Area of a right triangle with little data

[mafagafo]

Homework Statement

Homework Equations

x^2 + y^2 = 9
A = 0.5xy
x ≠ y

The Attempt at a Solution

x^2 + y^2 = 9
A = xy/2

(x + y)^2 = x^2 + 2xy + y^2 = 9 + 2xy = 9 + 4A
A = ((x+y)^2 - 9)/4

Then I am lost. I need to find the area.

 

[BruceW]

it looks like you're trying to use some combination of x and y to find the answer. But why not try to find x and y individually, then find the answer?

 

[mafagafo]

Because I simply couldn't? The pdf that contained the problem is dealing with the Pythagorean Theorem. I do not think that I need more trigonometry for it.

If we call the point on the hypotenuse (that divides it in 1 and 2) P:
As x != y, the two acute angles are different from each other and, subsequently, I do not have right angles at the intersection with the hypotenuse.

To where?

 

[Saitama]

Name the triangle as $ABC$ right-angled at $B$ with $AB=x$. Let D be the point on AC such that AD=1.

Also, let $\angle BAC=\theta$, then you have $\angle ADB=\frac{3\pi}{4}-\theta$ and $\angle BDC=\frac{\pi}{4}+\theta$. Apply law of sines separately in triangles ADB and BDC to obtain x and y in terms of $\sin(\pi/4+\theta)$, you should then be able to find x and y from $x^2+y^2=9$.

 

[mafagafo]

Name the triangle as $ABC$ right-angled at $B$ with $AB=x$. Let D be the point on BC such that AD=1.

Also, let $\angle BAC=\theta$, then you have $\angle ADB=\frac{3\pi}{4}-\theta$ and $\angle BDC=\frac{\pi}{4}+\theta$. Apply law of sines separately in triangles ADB and BDC to obtain x and y in terms of $\sin(\pi/4+\theta)$, you should then be able to find x and y from $x^2+y^2=9$.

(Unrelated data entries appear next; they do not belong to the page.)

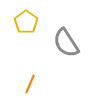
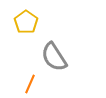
gray semicircle: moved 12 px left, 14 px down
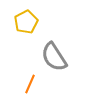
yellow pentagon: rotated 10 degrees clockwise
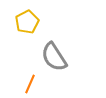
yellow pentagon: moved 1 px right
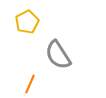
gray semicircle: moved 4 px right, 2 px up
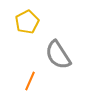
orange line: moved 3 px up
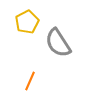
gray semicircle: moved 12 px up
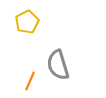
gray semicircle: moved 22 px down; rotated 16 degrees clockwise
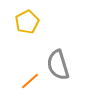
orange line: rotated 24 degrees clockwise
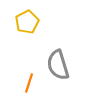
orange line: moved 1 px left, 2 px down; rotated 30 degrees counterclockwise
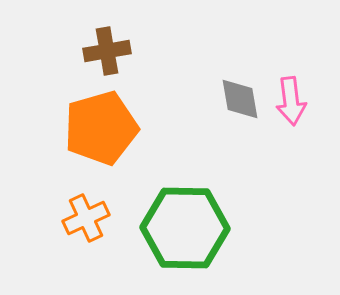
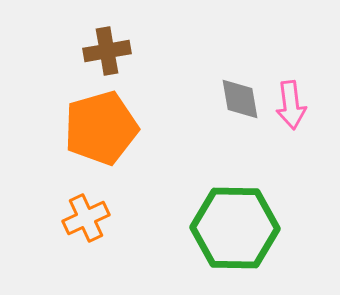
pink arrow: moved 4 px down
green hexagon: moved 50 px right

Thank you SO much. I remade the image, made the problem clearer with your info.
Right to the point:

\frac{x}{\sin{\left(\frac{3\pi}{4}-\theta\right)}}=\frac{2}{\frac{\sqrt{2}}{2}}\Rightarrow x=\frac{2}{\sqrt{2}}\sin{\left(\frac{3\pi}{4}-\theta\right)}=\left(\frac{2}{\sqrt{2}}\right)\left(\frac{\sqrt{2}}{2}\cos{\theta}+\frac{\sqrt{2}}{2}\sin{\theta}\right)\Rightarrow x=\cos{\theta}+\sin{\theta}
\frac{y}{\sin{\left(\frac{\pi}{4}+\theta\right)}}=\frac{2}{\frac{\sqrt{2}}{2}}\Rightarrow y=\frac{4}{\sqrt{2}}\sin{\left(\frac{\pi}{4}+\theta\right)}=\left(\frac{4}{\sqrt{2}}\right)\left(\frac{\sqrt{2}}{2}\cos{\theta}+\frac{\sqrt{2}}{2}\sin{\theta}\right)\Rightarrow y=2\left(\cos{\theta}+\sin{\theta}\right)
y=2x
y^2+x^2=5x^2=9
x=\sqrt{\frac{9}{5}}\Rightarrow A=\frac{x\cdot y}{2}=\frac{9}{5}

Can anyone, please, confirm this?

 

[Saitama]

Looks right to me! :)

 

[mafagafo]

Is the law of sines derived from the Pythagorean Theorem? If not, do you think it is doable without the law of sines?

 

[Saitama]

Is the law of sines derived from the Pythagorean Theorem? If not, do you think it is doable without the law of sines?

Yes, there is an alternative way, I missed it before.

Do you see that AD is an angle bisector? Can you recall some property related to it (hint, it is related to ratio of sides)?

 

[mafagafo]

\frac{x}{y}=\frac{1}{2}
Holy ****. I went all over the mountain instead of taking the tunnel!